Dès lors, aucune psychologie n'est possible - et tant mieux.
Ce qui l'intéresse, c'est la réaction du conducteur traqué. Le bien nommé David Mann - "l'homme" dans toute sa splendeur, c'est-à-dire sa normalité, sa banalité, ses lâchetés, ses mensonges, mais aussi sa capacité de réaction, voire de révolte, quand sa vie se retrouve en péril.
Dennis Weaver prête ses traits ordinaires, sa voix de bonhomme fatigué qui parle tout seul et sa moustache so 70's à ce héros spielbergien typique, le premier d'une longue série, l'ancêtre de Brody (Jaws), Roy Neary (Rencontres du Troisième Type), Elliott (E.T.) et tant d'autres.
Pour le reste, tout tient à la mise en scène. Et là, c'est sidérant.
Il faut remettre ce film dans son contexte. Il faut insister sur le fait que Spielberg n'est alors personne. Juste un gamin qui rêve de cinoche, qui a la pellicule dans le sang - mais personne ou presque ne le sait, ni se s'y intéresse vraiment. Et que ce qu'il révèle à ce moment-là, c'est un authentique génie de réalisation comme on n'en voit pas tous les jours - ni même tous les ans. De l'instinct pur, l'intuition de la narration visuelle poussée à son paroxysme.
Il faut prendre le temps de décortiquer le film, séquence par séquence, plan par plan, pour en apprécier les changements de rythme, le choix des angles, des valeurs de cadre. Rien à voir avec un téléfilm basique. Pour de la télévision, surtout à l'époque, c'est du jamais vu. C'est virtuose, inspiré, créatif en permanence.
Duel, c'est la carte chance ultime de Steven Spielberg. Celle qui lui permet de sortir de sa boîte, de se faire un commencement de réputation et de crédibilité.
Sans Duel, pas de Jaws.
Rien que pour ça, ce film mérite le coup d’œil.
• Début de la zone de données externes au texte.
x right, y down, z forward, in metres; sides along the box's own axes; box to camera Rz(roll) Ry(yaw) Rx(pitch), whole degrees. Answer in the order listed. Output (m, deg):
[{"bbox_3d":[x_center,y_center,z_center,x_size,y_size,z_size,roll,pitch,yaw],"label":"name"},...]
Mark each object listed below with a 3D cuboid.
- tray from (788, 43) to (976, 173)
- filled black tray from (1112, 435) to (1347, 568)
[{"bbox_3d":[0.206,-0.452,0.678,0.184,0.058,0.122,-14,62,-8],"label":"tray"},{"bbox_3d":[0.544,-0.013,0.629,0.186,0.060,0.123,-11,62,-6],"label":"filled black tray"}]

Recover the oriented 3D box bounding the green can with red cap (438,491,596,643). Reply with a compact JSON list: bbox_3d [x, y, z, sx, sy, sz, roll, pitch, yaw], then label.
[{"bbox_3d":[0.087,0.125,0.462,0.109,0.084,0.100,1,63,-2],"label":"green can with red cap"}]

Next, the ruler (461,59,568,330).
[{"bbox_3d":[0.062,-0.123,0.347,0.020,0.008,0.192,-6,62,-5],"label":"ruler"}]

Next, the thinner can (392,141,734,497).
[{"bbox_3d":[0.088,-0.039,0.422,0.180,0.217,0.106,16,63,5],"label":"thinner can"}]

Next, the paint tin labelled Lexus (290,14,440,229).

Mais aussi, simplement, parce que c'est un suspense éblouissant, impeccablement mené jusqu'à l'ultime seconde, et qui a le mérite de ne pas tomber dans le panneau des explications grossières pour justifier ce qui n'a pas besoin de l'être.
Pas un chef d’œuvre, il ne faut pas exagérer. Mais un sacré coup d'éclat en guise de prologue à une sacrée carrière.